WHAT TO WORK ON
Please transcribe the data below exactly. Leave the pictures out.

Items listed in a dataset
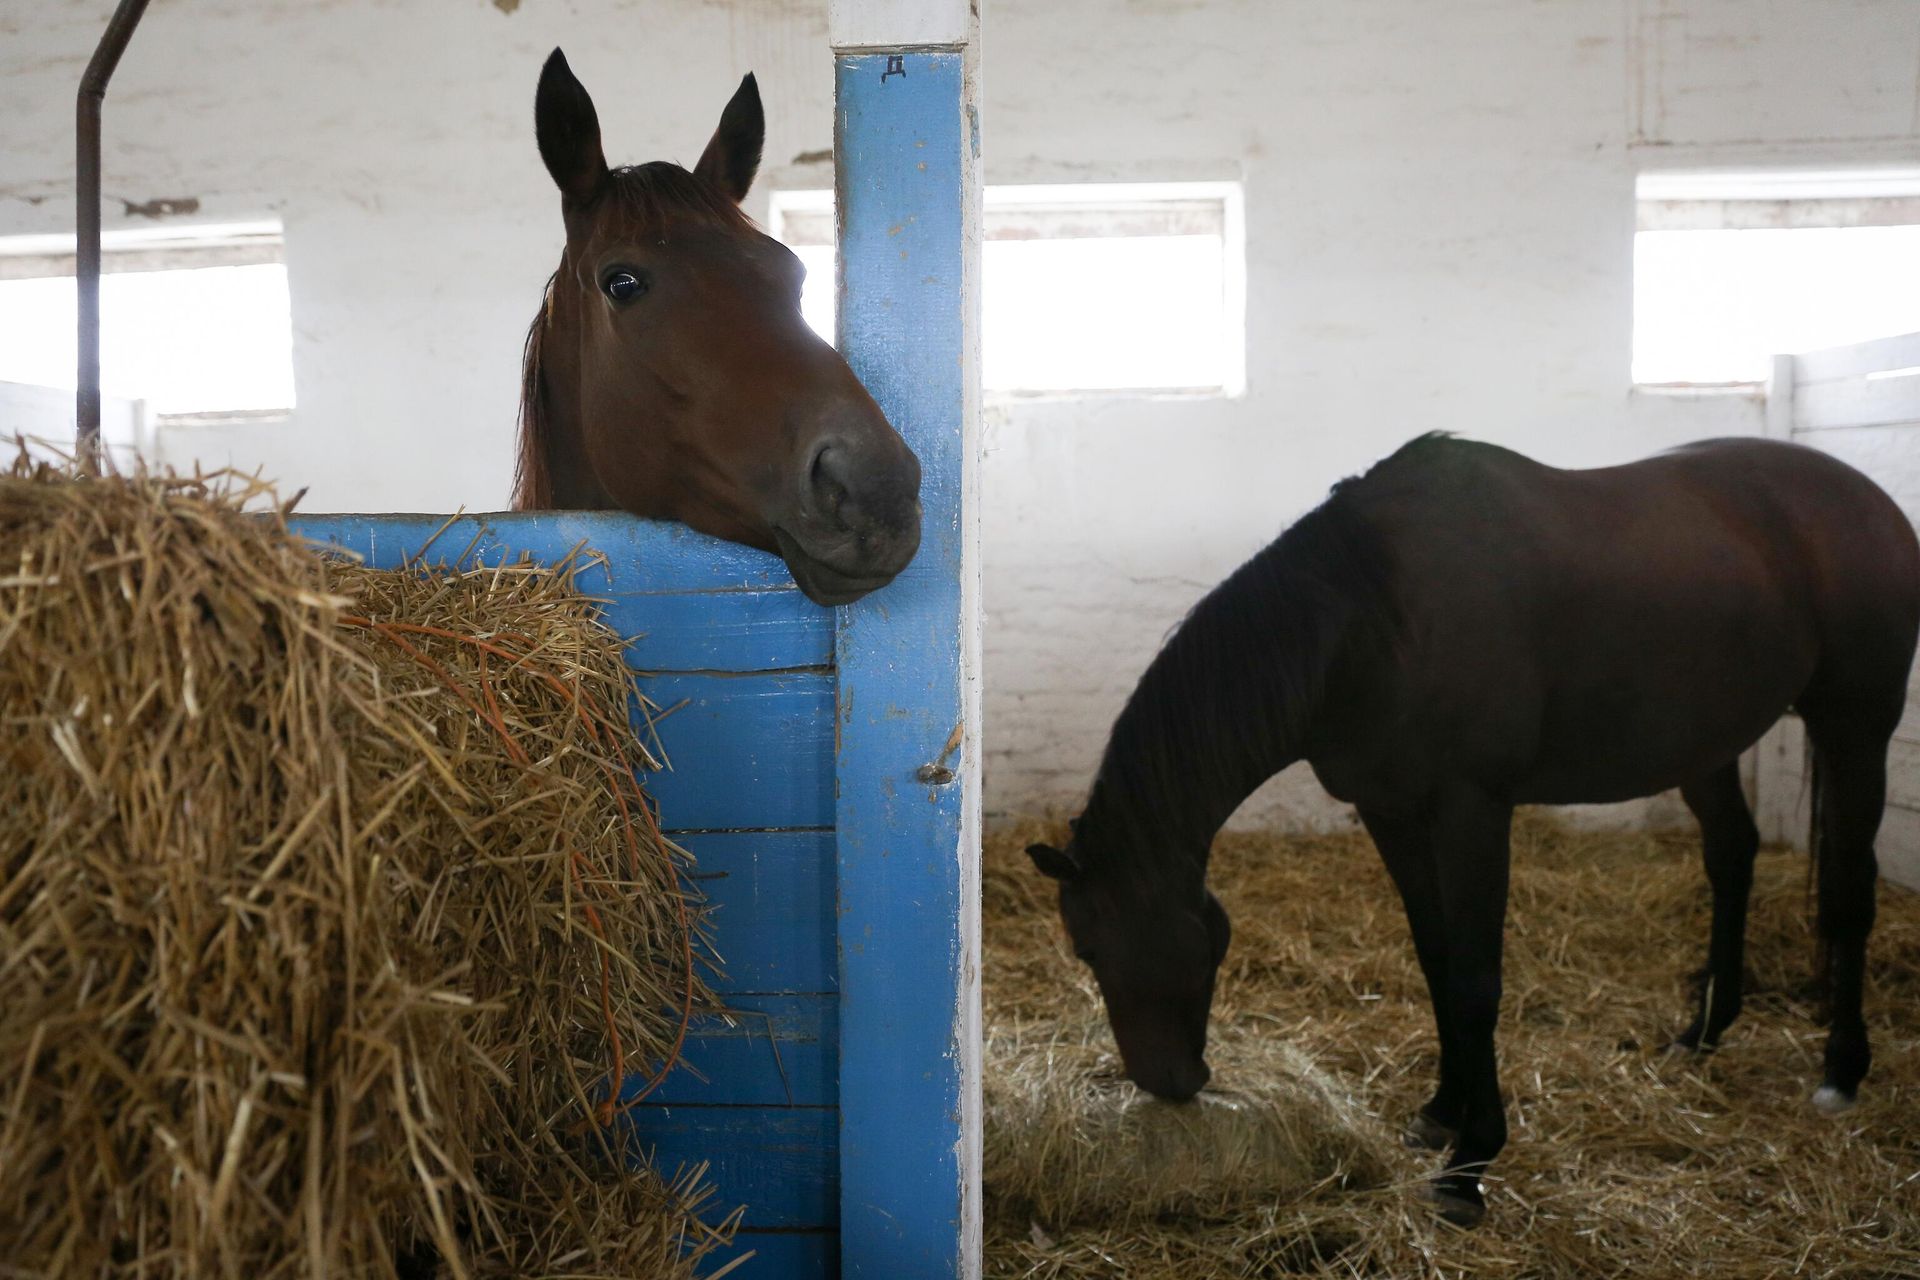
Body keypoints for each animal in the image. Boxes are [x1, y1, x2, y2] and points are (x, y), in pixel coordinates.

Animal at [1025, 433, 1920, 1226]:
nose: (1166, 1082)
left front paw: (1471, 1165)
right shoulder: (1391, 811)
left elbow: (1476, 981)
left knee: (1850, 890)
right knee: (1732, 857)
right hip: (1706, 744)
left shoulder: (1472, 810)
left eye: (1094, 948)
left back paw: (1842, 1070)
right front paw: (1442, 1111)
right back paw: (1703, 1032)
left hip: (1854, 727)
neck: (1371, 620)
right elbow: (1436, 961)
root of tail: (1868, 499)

THE COMPLETED TASK
Body keypoints for each animal in the image. Boxes are [x1, y1, x2, y2] and points are (x, y), in pixel coordinates.

Animal at [1025, 433, 1920, 1226]:
nose: (1166, 1082)
left front paw: (1471, 1165)
right shoulder: (1391, 811)
left elbow: (1476, 981)
left knee: (1850, 890)
right knee: (1732, 857)
right hip: (1706, 744)
left shoulder: (1472, 810)
left eye: (1094, 948)
left back paw: (1842, 1070)
right front paw: (1442, 1111)
right back paw: (1703, 1032)
left hip: (1854, 727)
neck: (1371, 620)
right elbow: (1436, 961)
root of tail: (1868, 499)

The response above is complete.